The vestibule doors on the new 8000 series Bombardier MLVs work even without HEP. While we were disabled for hours a few weeks ago with a fuel leak outside Kensington, we were without HEP for hours. The batteries in the cars died after about 45 minutes. Leaving only the life safety lights and intercom working. The vestibule doors still worked. We just flipped all the switches to manual to keep them open because it got annoying.
  by CNJGeep
 
jackintosh11 wrote:Makes sense operationally, but I have to imagine sales would've been hurt because passengers wouldn't want to walk 6 cars (with manual sliding doors) to the cafe.

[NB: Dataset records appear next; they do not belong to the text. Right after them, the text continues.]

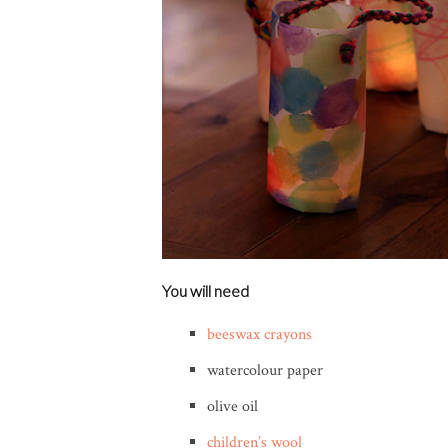
You will need
beeswax crayons
watercolour paper
olive oil
children’s wool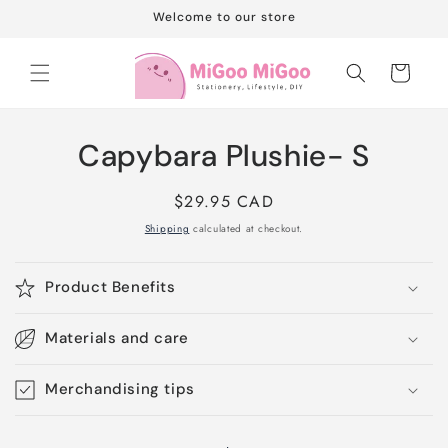
Skip to
Welcome to our store
content
Cart
Skip to
Capybara Plushie- S
product
information
Regular
$29.95 CAD
price
Shipping
calculated at checkout.
Product Benefits
Materials and care
Merchandising tips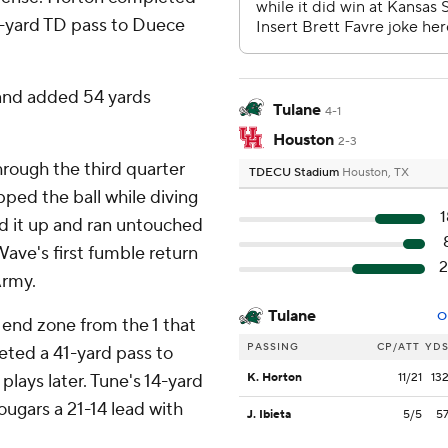
13-yard TD pass to Duece
 and added 54 yards
Tulane
4-1
Houston
2-3
hrough the third quarter
TDECU Stadium
Houston, TX
ed the ball while diving
1
d it up and ran untouched
Wave's first fumble return
2
Army.
Tulane
O
end zone from the 1 that
PASSING
CP/ATT
YD
leted a 41-yard pass to
lays later. Tune's 14-yard
K. Horton
11/21
13
ugars a 21-14 lead with
J. Ibieta
5/5
5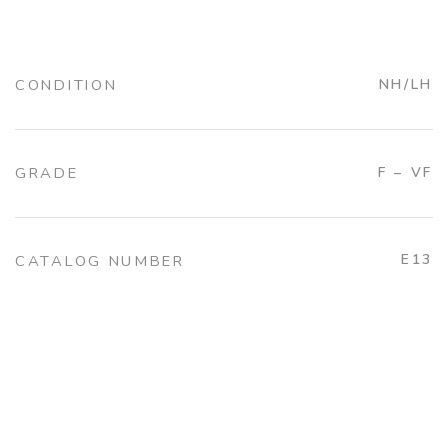
CONDITION
NH/LH
GRADE
F – VF
E13
CATALOG NUMBER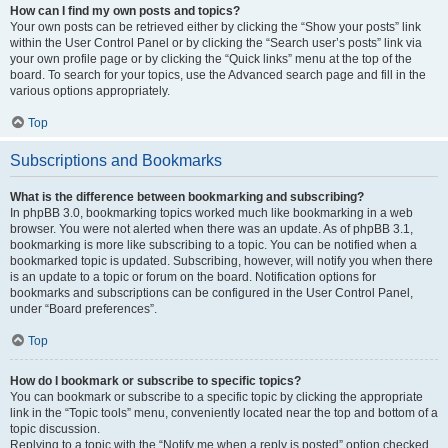
How can I find my own posts and topics?
Your own posts can be retrieved either by clicking the “Show your posts” link
within the User Control Panel or by clicking the “Search user’s posts” link via
your own profile page or by clicking the “Quick links” menu at the top of the
board. To search for your topics, use the Advanced search page and fill in the
various options appropriately.
Top
Subscriptions and Bookmarks
What is the difference between bookmarking and subscribing?
In phpBB 3.0, bookmarking topics worked much like bookmarking in a web
browser. You were not alerted when there was an update. As of phpBB 3.1,
bookmarking is more like subscribing to a topic. You can be notified when a
bookmarked topic is updated. Subscribing, however, will notify you when there
is an update to a topic or forum on the board. Notification options for
bookmarks and subscriptions can be configured in the User Control Panel,
under “Board preferences”.
Top
How do I bookmark or subscribe to specific topics?
You can bookmark or subscribe to a specific topic by clicking the appropriate
link in the “Topic tools” menu, conveniently located near the top and bottom of a
topic discussion.
Replying to a topic with the “Notify me when a reply is posted” option checked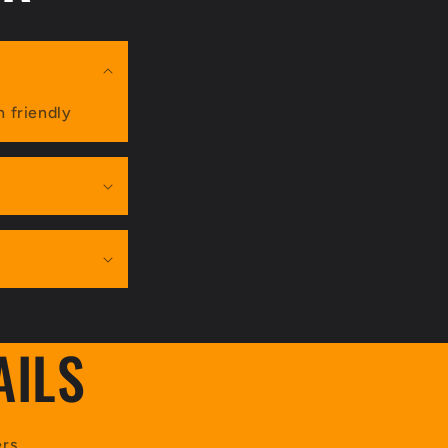
n friendly
AILS
rs.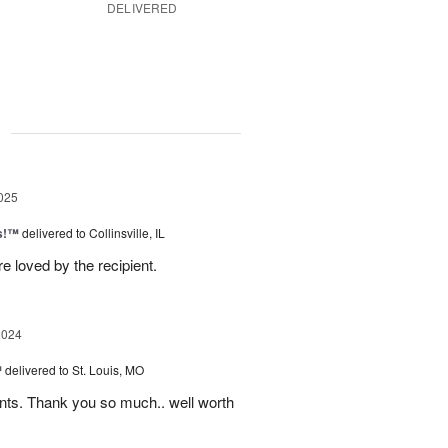
DELIVERED
g
025
as!™
delivered to Collinsville, IL
e loved by the recipient.
2024
™
delivered to St. Louis, MO
nts. Thank you so much.. well worth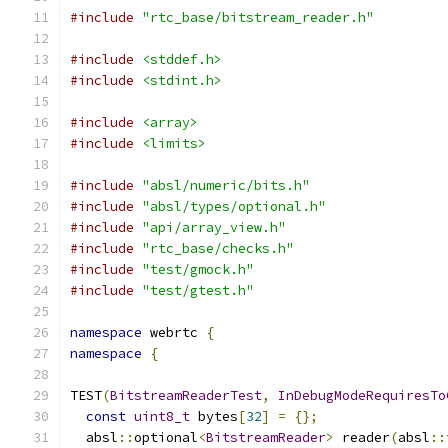
#include
"rtc_base/bitstream_reader.h"
#include
<stddef.h>
#include
<stdint.h>
#include
<array>
#include
<limits>
#include
"absl/numeric/bits.h"
#include
"absl/types/optional.h"
#include
"api/array_view.h"
#include
"rtc_base/checks.h"
#include
"test/gmock.h"
#include
"test/gtest.h"
namespace
 webrtc 
{
namespace
{
TEST
(
BitstreamReaderTest
,
InDebugModeRequiresTo
const
uint8_t
 bytes
[
32
]
=
{};
  absl
::
optional
<
BitstreamReader
>
 reader
(
absl
::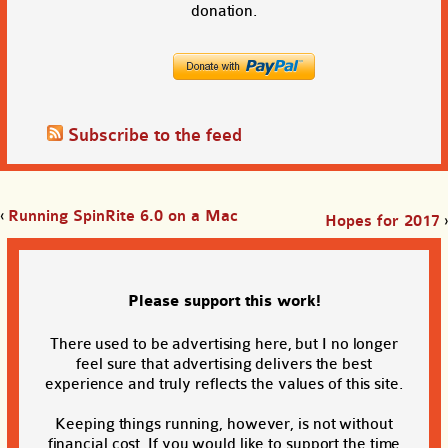
donation.
Subscribe to the feed
‹
Running SpinRite 6.0 on a Mac
Hopes for 2017
›
Please support this work!
There used to be advertising here, but I no longer
feel sure that advertising delivers the best
experience and truly reflects the values of this site.
Keeping things running, however, is not without
financial cost. If you would like to support the time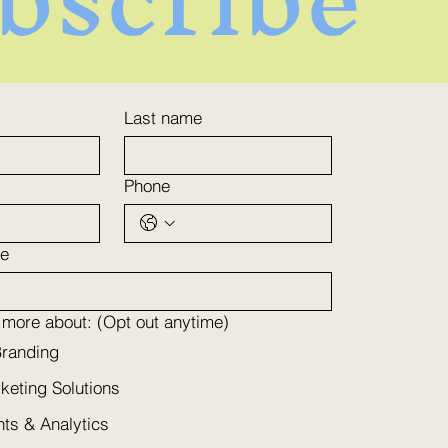
ance Engagement
Last name
h Personalized
keting Services
Phone
e
n more about: (Opt out anytime)
Branding
rketing Solutions
hts & Analytics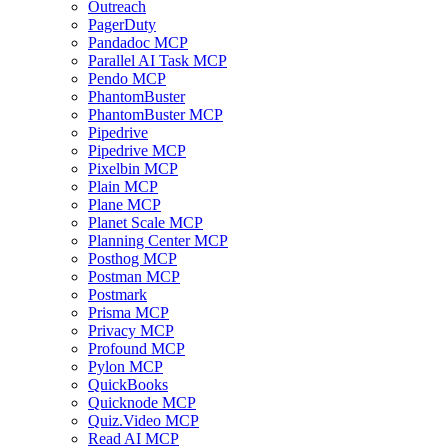
Outreach
PagerDuty
Pandadoc MCP
Parallel AI Task MCP
Pendo MCP
PhantomBuster
PhantomBuster MCP
Pipedrive
Pipedrive MCP
Pixelbin MCP
Plain MCP
Plane MCP
Planet Scale MCP
Planning Center MCP
Posthog MCP
Postman MCP
Postmark
Prisma MCP
Privacy MCP
Profound MCP
Pylon MCP
QuickBooks
Quicknode MCP
Quiz.Video MCP
Read AI MCP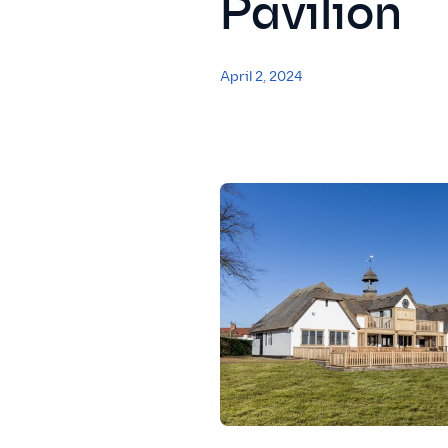
Pavilion
April 2, 2024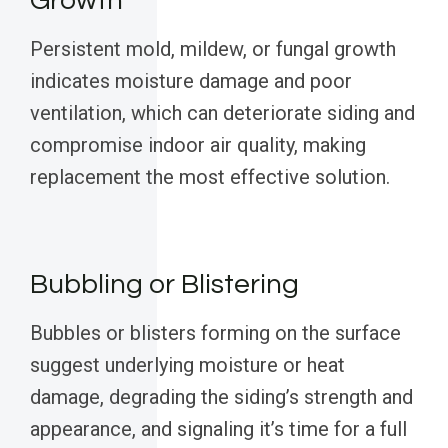
Growth
Persistent mold, mildew, or fungal growth
indicates moisture damage and poor
ventilation, which can deteriorate siding and
compromise indoor air quality, making
replacement the most effective solution.
Bubbling or Blistering
Bubbles or blisters forming on the surface
suggest underlying moisture or heat
damage, degrading the siding’s strength and
appearance, and signaling it’s time for a full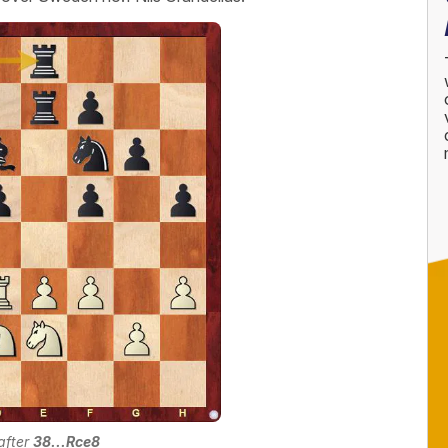
 after
38...Rce8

The cafe is not in service on holiday extra trips. It provides extra seating and extra lavatory capacity, since only control cars and about five trailers have restrooms.
  by mtuandrew
 
As noted in the Amtrak HHP-8 thread:
STrRedWolf wrote:
gokeefe wrote:Apparently there will be a second act:
ApproachMedium wrote:The MARC unit is being redone. I dont think the MARCs are lease like the amtraks, somebody is footing the bill to replace the stuff inside with all new as I was told by a few sources they had one buried in the back of Martins airport shop for a while undergoing the transition. MARC is looking to expand service and add tracks in maryland so it would only make sense to maintain the electric fleet as the diesels will only be good as a replacement for the older diesels that are slow and the meatballs which were worthless for marc service.
Quite the surprise to say the least.
Not really. With BBD now running the equipment on the CSX lines for MTA Maryland, and maintaining the MARC fleet, getting their hands on the HHP-8s they built and getting a chance to improve them isn't out of the question. If BBD can make the hippos more reliable, then MARC will run them on the Penn line... or else they'll replace them with more Chargers (on top of the ones they ordered to replace the old AEM-7s).

Known stuff in the purchase order they had to go through Maryland Board of Public Works to get approval for.